The touched-up version of the painting, which someone altered to look more like Shakespeare, was rather staid, "with a dark mustache and a hint of an earring." When it was restored in 1988, the subject was revealed as "a rakish-looking guy, with wispy beard and mustache, and a long earring." It's much cooler—and more as we'd now like Shakespeare to appear. 
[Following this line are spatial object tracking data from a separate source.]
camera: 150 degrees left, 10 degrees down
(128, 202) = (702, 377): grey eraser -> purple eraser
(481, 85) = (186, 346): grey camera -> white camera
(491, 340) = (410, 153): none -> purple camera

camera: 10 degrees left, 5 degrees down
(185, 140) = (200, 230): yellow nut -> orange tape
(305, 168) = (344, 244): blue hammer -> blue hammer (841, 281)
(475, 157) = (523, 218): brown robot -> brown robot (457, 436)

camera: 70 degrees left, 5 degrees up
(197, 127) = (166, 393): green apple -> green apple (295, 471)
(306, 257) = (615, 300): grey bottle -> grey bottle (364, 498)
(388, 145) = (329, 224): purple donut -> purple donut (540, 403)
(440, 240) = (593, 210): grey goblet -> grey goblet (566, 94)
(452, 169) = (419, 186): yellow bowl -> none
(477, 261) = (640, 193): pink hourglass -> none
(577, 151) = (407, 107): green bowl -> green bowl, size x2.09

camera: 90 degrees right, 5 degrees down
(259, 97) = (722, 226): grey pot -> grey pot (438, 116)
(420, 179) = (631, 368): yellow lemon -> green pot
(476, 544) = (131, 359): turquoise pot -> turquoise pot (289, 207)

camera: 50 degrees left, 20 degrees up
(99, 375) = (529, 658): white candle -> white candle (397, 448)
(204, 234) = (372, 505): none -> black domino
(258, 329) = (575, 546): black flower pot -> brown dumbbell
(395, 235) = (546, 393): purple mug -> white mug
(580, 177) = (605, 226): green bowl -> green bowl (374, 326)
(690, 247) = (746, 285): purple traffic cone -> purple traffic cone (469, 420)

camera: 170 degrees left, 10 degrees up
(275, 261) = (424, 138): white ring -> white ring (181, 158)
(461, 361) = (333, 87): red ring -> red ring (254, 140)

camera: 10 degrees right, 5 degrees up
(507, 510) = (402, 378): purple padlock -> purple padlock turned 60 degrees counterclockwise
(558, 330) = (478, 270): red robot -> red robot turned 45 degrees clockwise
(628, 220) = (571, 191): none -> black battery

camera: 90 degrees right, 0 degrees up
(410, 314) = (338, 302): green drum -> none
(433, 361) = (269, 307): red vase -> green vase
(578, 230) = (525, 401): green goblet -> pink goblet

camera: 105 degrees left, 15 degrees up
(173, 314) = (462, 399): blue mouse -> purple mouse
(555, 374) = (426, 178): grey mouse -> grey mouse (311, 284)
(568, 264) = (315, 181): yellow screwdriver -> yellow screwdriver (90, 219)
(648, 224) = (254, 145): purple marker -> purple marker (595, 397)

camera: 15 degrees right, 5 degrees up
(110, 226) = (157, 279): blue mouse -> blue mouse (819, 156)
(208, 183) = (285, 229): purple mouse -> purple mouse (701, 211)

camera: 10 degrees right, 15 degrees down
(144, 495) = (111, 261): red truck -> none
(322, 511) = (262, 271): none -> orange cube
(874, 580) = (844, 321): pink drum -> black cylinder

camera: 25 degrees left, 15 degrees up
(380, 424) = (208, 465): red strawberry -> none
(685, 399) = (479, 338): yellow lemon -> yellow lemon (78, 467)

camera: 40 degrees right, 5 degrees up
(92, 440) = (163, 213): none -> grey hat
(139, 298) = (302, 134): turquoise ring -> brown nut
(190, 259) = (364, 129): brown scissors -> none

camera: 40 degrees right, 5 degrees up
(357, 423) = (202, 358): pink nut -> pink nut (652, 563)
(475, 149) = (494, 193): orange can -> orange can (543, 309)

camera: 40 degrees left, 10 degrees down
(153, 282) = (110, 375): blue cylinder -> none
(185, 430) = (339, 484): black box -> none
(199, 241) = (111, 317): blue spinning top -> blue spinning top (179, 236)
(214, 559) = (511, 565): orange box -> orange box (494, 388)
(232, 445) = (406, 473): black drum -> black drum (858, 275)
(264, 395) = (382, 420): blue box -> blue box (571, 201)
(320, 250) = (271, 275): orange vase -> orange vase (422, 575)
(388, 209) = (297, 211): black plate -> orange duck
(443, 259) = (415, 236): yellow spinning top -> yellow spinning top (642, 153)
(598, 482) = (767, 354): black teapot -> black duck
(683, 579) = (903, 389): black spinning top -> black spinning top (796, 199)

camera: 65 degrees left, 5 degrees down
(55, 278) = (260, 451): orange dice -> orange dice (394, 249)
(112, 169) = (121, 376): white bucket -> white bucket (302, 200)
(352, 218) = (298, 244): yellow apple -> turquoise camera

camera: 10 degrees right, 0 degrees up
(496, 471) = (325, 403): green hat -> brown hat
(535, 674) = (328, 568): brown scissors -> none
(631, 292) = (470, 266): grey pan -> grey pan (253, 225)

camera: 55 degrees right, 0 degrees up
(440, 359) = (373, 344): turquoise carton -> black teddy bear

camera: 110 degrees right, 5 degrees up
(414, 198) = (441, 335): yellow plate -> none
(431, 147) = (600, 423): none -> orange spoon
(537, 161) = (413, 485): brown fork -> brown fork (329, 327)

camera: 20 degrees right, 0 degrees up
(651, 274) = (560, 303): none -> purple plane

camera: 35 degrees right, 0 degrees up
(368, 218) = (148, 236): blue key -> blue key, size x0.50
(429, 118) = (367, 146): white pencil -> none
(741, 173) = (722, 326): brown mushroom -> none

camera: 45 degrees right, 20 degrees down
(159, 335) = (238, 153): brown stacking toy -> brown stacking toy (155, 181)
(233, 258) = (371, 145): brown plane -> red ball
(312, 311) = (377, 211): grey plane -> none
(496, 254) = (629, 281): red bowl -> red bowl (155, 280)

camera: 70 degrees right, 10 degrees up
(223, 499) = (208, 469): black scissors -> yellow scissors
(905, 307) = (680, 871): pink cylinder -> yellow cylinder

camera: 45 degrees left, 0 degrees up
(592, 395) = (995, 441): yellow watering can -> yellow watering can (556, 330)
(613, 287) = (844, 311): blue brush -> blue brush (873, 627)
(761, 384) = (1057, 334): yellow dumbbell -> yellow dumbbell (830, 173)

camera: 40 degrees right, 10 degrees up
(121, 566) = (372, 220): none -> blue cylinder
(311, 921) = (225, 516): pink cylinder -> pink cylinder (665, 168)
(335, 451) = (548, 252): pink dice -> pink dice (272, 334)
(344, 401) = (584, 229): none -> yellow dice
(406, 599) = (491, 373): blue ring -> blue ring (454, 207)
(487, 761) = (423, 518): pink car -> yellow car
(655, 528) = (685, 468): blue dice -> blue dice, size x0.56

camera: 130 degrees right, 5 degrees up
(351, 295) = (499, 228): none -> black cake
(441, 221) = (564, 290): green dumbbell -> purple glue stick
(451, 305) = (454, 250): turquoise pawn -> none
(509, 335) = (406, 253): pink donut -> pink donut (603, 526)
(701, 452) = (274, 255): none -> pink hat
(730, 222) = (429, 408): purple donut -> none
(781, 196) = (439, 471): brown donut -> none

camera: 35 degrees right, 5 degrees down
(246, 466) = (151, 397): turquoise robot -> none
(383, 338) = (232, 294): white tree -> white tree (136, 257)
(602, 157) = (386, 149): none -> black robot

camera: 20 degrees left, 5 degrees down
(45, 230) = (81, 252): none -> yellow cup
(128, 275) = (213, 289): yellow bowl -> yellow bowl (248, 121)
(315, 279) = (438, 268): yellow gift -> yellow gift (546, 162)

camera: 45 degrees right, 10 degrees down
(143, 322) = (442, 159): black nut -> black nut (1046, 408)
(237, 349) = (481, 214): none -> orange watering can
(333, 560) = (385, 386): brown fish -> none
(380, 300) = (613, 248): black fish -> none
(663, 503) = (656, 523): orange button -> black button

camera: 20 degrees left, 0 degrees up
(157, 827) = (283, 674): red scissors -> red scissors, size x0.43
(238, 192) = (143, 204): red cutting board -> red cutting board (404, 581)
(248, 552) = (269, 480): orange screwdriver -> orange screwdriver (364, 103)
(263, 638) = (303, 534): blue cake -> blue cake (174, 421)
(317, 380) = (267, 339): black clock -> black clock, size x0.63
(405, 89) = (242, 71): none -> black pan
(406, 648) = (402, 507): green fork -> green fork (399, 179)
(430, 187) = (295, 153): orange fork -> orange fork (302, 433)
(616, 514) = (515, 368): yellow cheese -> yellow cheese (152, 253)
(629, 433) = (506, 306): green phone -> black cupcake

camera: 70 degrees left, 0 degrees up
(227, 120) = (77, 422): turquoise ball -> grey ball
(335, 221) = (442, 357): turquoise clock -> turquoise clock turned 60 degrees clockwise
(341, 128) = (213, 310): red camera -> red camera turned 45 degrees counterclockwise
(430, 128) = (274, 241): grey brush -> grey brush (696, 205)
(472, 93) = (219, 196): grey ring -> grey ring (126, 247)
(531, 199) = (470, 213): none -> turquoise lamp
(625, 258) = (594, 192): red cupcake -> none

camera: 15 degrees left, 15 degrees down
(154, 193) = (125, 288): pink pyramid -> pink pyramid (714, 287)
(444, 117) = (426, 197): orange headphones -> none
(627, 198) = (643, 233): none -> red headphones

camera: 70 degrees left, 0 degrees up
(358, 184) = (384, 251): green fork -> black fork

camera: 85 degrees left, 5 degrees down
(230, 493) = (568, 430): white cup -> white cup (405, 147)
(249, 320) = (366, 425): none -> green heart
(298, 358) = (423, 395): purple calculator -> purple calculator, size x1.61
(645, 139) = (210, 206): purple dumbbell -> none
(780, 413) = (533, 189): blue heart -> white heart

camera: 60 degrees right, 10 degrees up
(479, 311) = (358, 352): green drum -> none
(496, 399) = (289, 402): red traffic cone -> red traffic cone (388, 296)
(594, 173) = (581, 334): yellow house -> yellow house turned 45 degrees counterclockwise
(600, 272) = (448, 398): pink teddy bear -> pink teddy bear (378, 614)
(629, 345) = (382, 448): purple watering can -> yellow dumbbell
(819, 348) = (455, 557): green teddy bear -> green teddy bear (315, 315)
Some of the more imaginative pictures of Shakespeare include the most expensive painting that Henry and Emily Folger acquired, George Romney's The Infant Shakespeare Attended by Nature and the Passions (circa 1791–92). The painting, which resembles a Nativity scene, "is a surprising looking picture, referred to in-house as 'Baby Jesus Shakespeare,'" Blake notes. Yet the work was an important purchase for the Folgers and was reported in the news. "It's an example of how aesthetics change. Now it's a painting that people look at a bit askance." 
 
Romney created the painting for the 18th-century Boydell Shakespeare Gallery in London. Including this work, the Folger now has 12 Boydell paintings, the largest collection in the world. It purchased the 12th example, Richard Westall's Imogen Entering the Cave of Belarius (circa 1795), in 2014, after a collector discovered it at an American estate sale. A scene from the play Cymbeline, it is pictured on one of the sheets meant for coloring—another way to engage with the paintings.
 
"My pick-me-up for the day," says Blake, comes "when I go past the exhibition. I look in and see children doing their coloring or dressing up, adults also coloring or dressing up, and adults enjoying the paintings and talking, all of it making a nice place to hang out." In other words, it's a Shakespeare painting salon, 21st-century Folger style.